OPTIMISM IN THE INFLATION, INTEREST RATES AND FOREIGN EXCHANGE


In economy, inflation, interest rates and foreign exchange rates are all outcomes and indicators. In Turkey, there has been a noteworthy downward trend in the inflation and interest rates in the last six months, and the decline in foreign exchange rates has been indisputable. An important question for the economic actors is whether this trend is permanent.

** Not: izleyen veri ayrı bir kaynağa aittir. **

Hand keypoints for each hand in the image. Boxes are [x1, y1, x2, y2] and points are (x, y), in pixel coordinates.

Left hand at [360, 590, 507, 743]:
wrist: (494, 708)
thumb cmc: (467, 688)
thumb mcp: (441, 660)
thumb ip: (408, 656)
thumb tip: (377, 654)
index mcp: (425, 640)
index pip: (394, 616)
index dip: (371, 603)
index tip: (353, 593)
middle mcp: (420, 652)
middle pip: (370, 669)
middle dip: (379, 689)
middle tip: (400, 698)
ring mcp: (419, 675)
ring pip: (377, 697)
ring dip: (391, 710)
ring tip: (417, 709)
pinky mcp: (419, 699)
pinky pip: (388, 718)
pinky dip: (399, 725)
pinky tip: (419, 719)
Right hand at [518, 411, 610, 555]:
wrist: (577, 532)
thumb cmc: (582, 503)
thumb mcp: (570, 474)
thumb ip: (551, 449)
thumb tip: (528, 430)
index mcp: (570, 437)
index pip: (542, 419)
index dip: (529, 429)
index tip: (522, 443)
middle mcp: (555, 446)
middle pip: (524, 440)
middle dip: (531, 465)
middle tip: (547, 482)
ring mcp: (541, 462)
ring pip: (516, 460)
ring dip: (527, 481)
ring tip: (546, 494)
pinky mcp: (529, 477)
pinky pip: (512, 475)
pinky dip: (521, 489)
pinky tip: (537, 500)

Inflation: The fundamental reason behind the drop in the inflation is the decline in foreign exchange rates. Yet, the prices in the private manufacturing sector did not slump, they remained fixed, which demonstrates that there is a certain rigidity in the price increases. The 15% decline in the agricultural prices is also seasonal and is due to increase after autumn. How long the public sector can sustain without price adjustments is unknown. Most importantly, the effect of domestic demand and consumption on purchasing power, real prices and inflation is now negligible. Once there is resurgence in the domestic demand, this will exert pressure on the prices.

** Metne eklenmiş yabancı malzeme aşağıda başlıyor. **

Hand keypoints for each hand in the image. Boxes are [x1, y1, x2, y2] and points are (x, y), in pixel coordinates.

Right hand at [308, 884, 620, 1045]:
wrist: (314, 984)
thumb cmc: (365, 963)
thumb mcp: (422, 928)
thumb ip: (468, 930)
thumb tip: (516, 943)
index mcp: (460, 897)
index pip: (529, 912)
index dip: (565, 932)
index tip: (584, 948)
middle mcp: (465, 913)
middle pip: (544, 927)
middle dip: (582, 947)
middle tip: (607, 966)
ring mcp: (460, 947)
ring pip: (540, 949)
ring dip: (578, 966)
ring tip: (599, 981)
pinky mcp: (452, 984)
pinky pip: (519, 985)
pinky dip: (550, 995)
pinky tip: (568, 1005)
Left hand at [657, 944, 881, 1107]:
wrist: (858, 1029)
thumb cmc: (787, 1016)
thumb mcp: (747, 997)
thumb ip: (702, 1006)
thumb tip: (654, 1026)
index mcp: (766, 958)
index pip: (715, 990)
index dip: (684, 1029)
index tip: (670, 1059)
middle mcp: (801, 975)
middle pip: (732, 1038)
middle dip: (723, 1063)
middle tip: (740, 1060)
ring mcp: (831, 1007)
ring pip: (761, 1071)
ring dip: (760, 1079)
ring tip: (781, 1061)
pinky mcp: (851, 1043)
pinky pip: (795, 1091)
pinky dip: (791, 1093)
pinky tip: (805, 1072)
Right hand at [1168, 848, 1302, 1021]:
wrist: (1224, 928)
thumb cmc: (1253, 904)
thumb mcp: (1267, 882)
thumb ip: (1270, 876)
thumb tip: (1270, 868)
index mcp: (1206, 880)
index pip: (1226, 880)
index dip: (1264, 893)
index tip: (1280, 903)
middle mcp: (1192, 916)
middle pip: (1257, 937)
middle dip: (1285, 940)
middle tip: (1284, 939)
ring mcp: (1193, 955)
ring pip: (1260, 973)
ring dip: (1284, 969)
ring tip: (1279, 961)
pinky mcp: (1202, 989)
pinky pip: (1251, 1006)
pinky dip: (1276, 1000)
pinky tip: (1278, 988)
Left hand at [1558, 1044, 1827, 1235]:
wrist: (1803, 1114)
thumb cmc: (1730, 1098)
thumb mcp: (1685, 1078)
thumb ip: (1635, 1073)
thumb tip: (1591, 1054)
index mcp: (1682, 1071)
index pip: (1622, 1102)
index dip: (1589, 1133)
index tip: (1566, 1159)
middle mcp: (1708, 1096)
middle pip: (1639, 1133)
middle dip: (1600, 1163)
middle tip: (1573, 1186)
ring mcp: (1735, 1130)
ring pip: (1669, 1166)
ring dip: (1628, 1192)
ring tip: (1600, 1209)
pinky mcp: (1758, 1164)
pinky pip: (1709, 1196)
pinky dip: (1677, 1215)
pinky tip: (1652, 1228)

Interest Rates: Since April, interest rates have halved and dropped from 70% to 35%. Interest rates are determined mostly according to the public fiscal balance and the need for financing. In order to secure an enduring decline in interest rates, primary surplus targets and debt/GNP ratios are to be met, but no significant strides have been made in the public sector, which will ensure this. Foreign Exchange Rates: The sustainability of the downward trend in the foreign exchange rates is and will be determined by the expectations, decisions and preferences of the players in the financial system. Only the developments in the foreign politics (Iraq, USA etc.) can change the course of this trend. To sum up, the current optimistic trend is not the result of a structural change. In order for the trend to be sustainable, it has to be buttressed by actual practices and implementations in the economy.